# Start of Page extract

AUSTRALIA/CHILE: Adriana Rivas is fighting extradition from Australia.

>Bondi nanny accused of kidnapping Pinochet opponents loses appeal against extradition to Chile

Adriana Rivas is facing seven counts of aggravated kidnapping relating to the disappearance, and presumed murder, of Chile communist party members


Adriana Rivas
Adriana Rivas is fighting extradition from Australia. She is accused of working for Chile’s shadowy Lautaro Brigade, and being involved in the torture and disappearance of Pinochet political opponents. Photograph: Adriana Rivas/Facebook

Former Sydney nanny Adriana Rivas has lost another appeal against her extradition to Chile to face charges of aggravated kidnapping, allegedly committed during the reign of military dictator Augusto Pinochet.

Rivas is facing seven counts of aggravated kidnapping relating to the disappearance, and presumed murder, of seven members of Chile’s communist party, including its leader, Victor Diaz, who disappeared in 1976.

Chilean authorities allege Rivas was a member of the shadowy Lautaro Brigade and involved in the torture and disappearance of political opponents of the Pinochet dictatorship.

Rivas’s legal team has fought her extradition for more than two years, arguing the allegations against her were “political” and therefore not extraditable.

In October 2020, a Sydney magistrate ruled Rivas was eligible for extradition, a decision affirmed by a federal court judge in June 2021.

Rivas appealed to the full bench of the federal court which, on Wednesday, also ruled she was eligible to be extradited.

Justices Debra Mortimer, Robert Bromwich and Stewart Anderson said many of Rivas’s 17 grounds of appeal were irrelevant, in arguing the merits of the offences alleged against her.

“Guilt or innocence forms no part of the international extradition process”, the justices said, “that will be a matter for the Chilean courts”.

The Australian courts were required only to assess the validity of the extradition request.

# End of Page extract
# Start of Extracted data

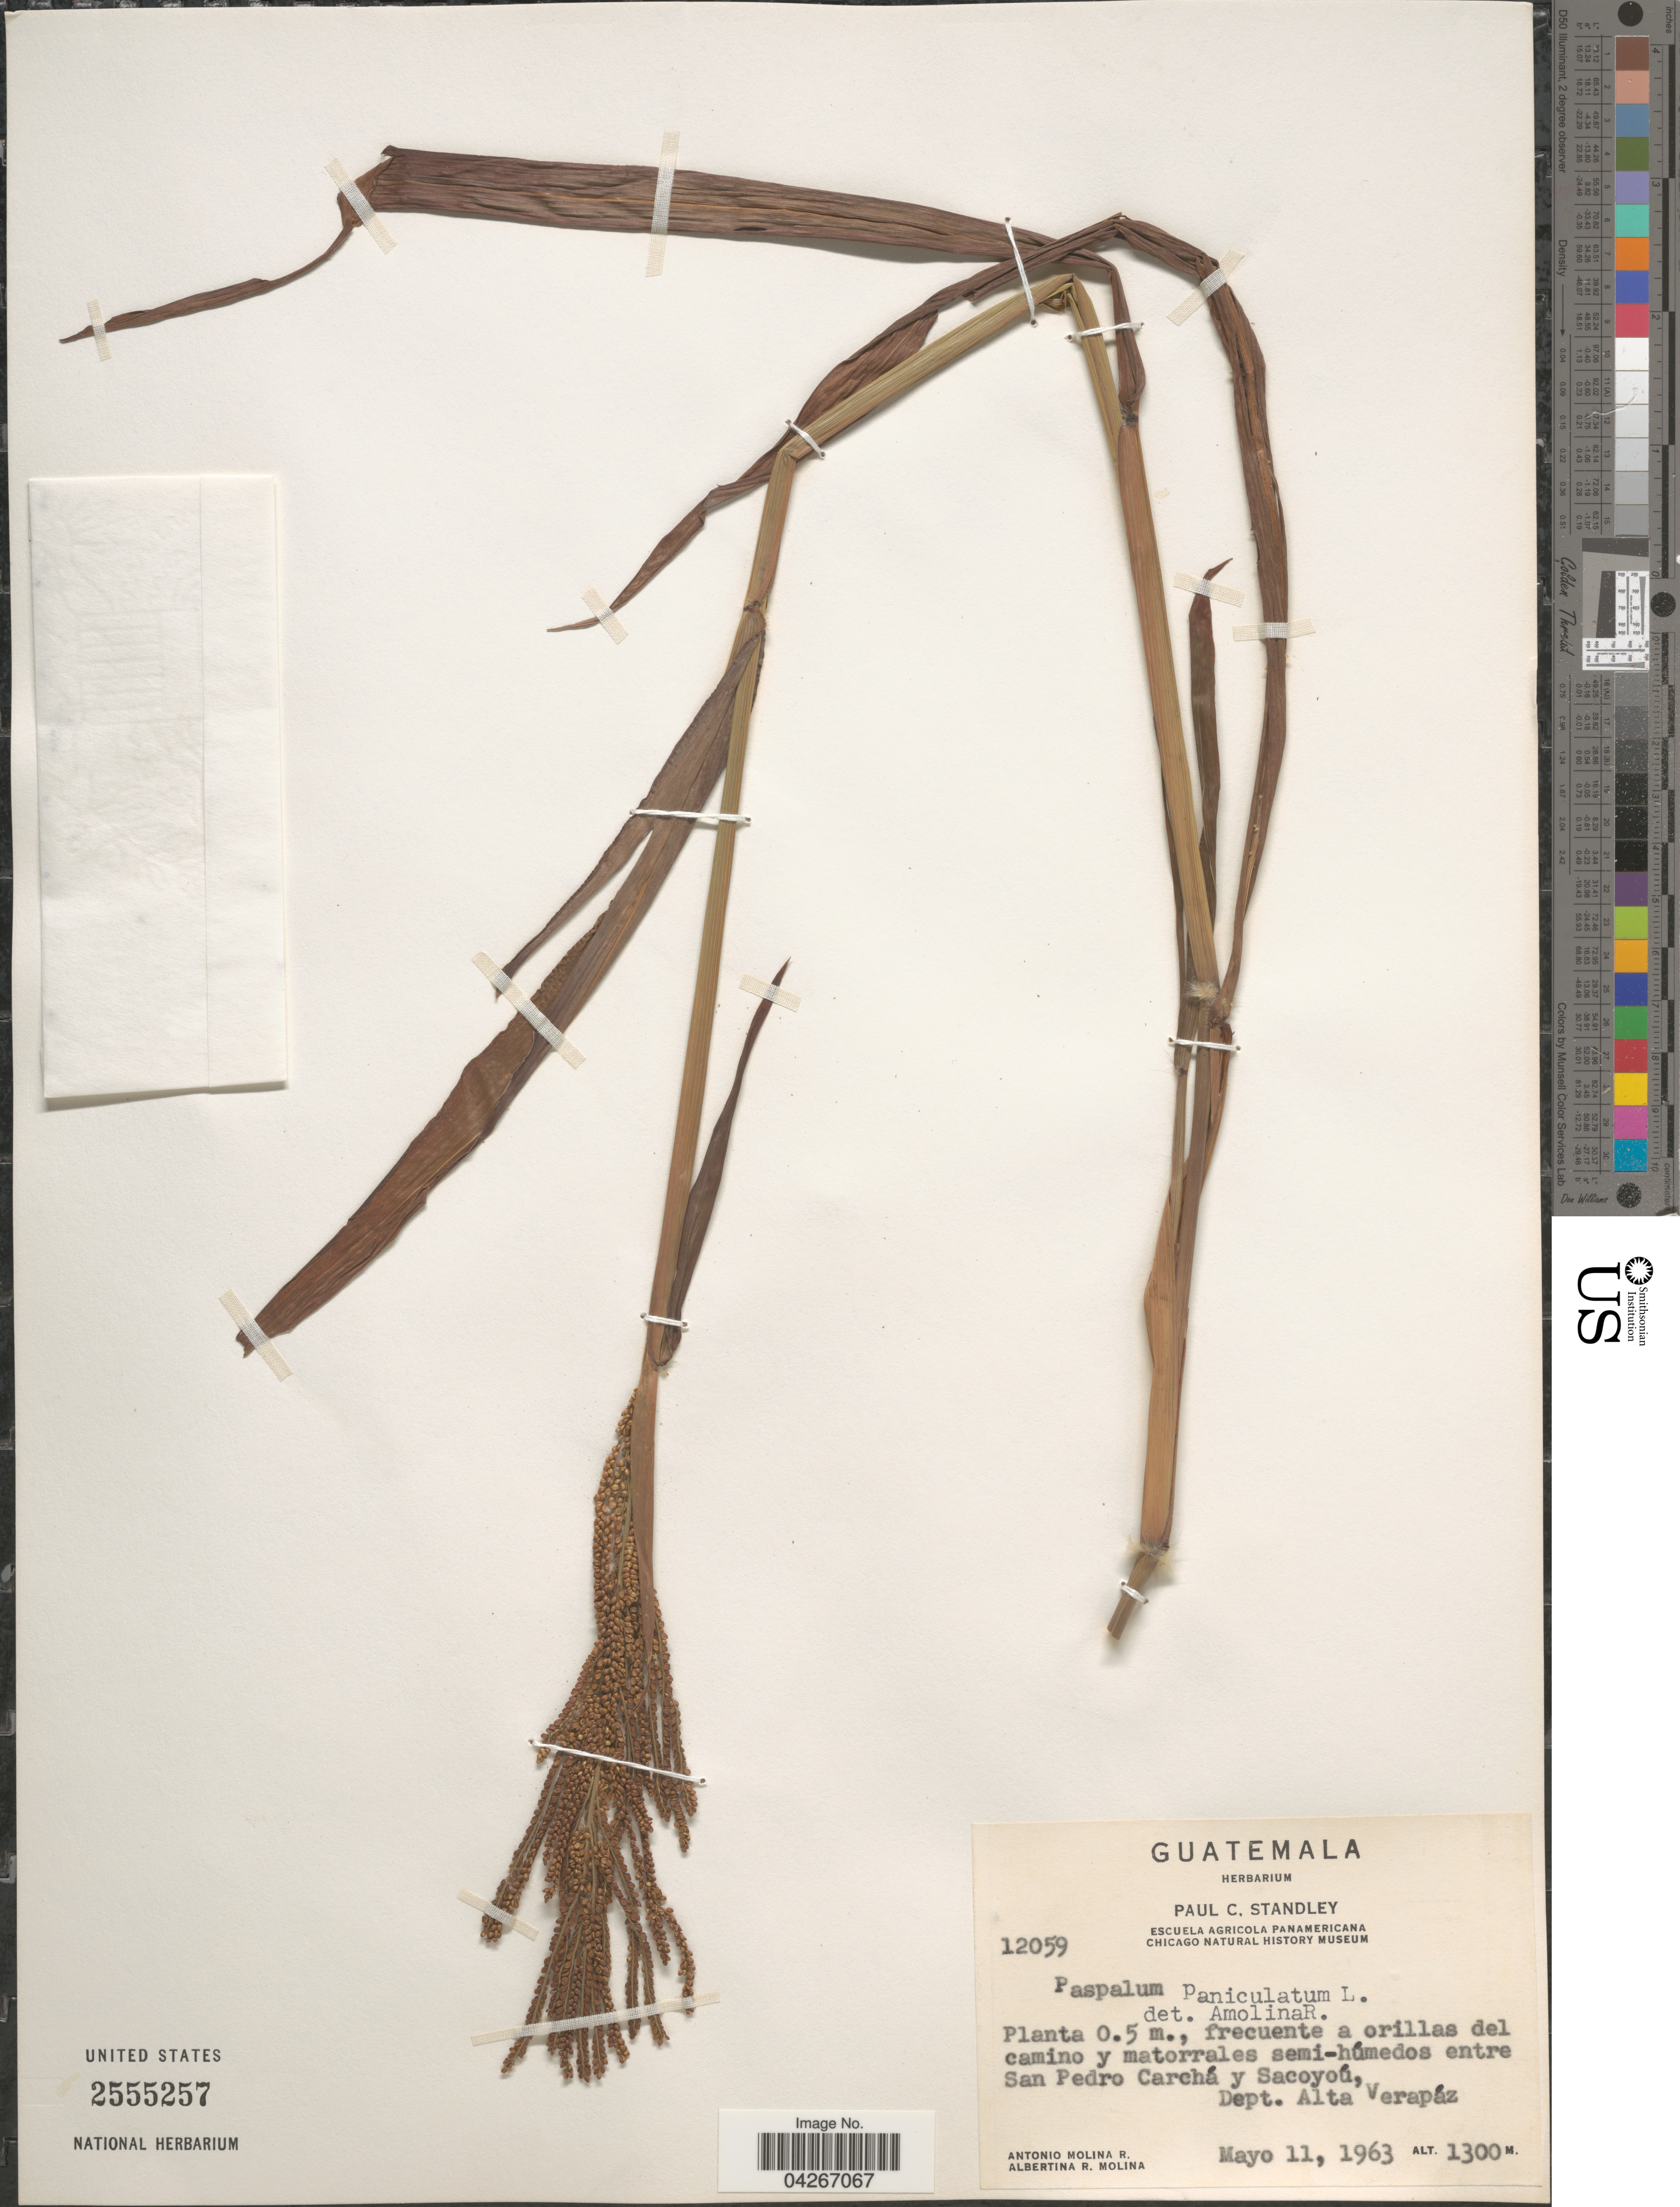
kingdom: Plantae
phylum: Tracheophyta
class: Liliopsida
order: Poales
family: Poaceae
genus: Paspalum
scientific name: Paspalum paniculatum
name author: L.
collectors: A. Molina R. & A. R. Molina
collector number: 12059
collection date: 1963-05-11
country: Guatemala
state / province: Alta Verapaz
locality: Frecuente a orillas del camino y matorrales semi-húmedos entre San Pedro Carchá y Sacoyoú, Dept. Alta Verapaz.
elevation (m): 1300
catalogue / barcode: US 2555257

# End of Extracted data

#### Work to complete
- A) In the article on Adriana Rivas's extradition, reproduce the text word for word from "Former Sydney nanny" up to and including "military dictator Augusto Pinochet.".
- B) Condense the paragraph of the article on Adriana Rivas's extradition that begins "Justices Debra Mortimer, Robert Bromwich" into a short bulleted list that keeps its main facts.

#### Task-by-task results
- A)
Former Sydney nanny Adriana Rivas has lost another appeal against her extradition to Chile to face charges of aggravated kidnapping, allegedly committed during the reign of military dictator Augusto Pinochet.

- B)
- Justices: Debra Mortimer, Robert Bromwich and Stewart Anderson
- Rivas raised 17 grounds of appeal.
- Many of those grounds were irrelevant because they argued the merits of the offences alleged against her.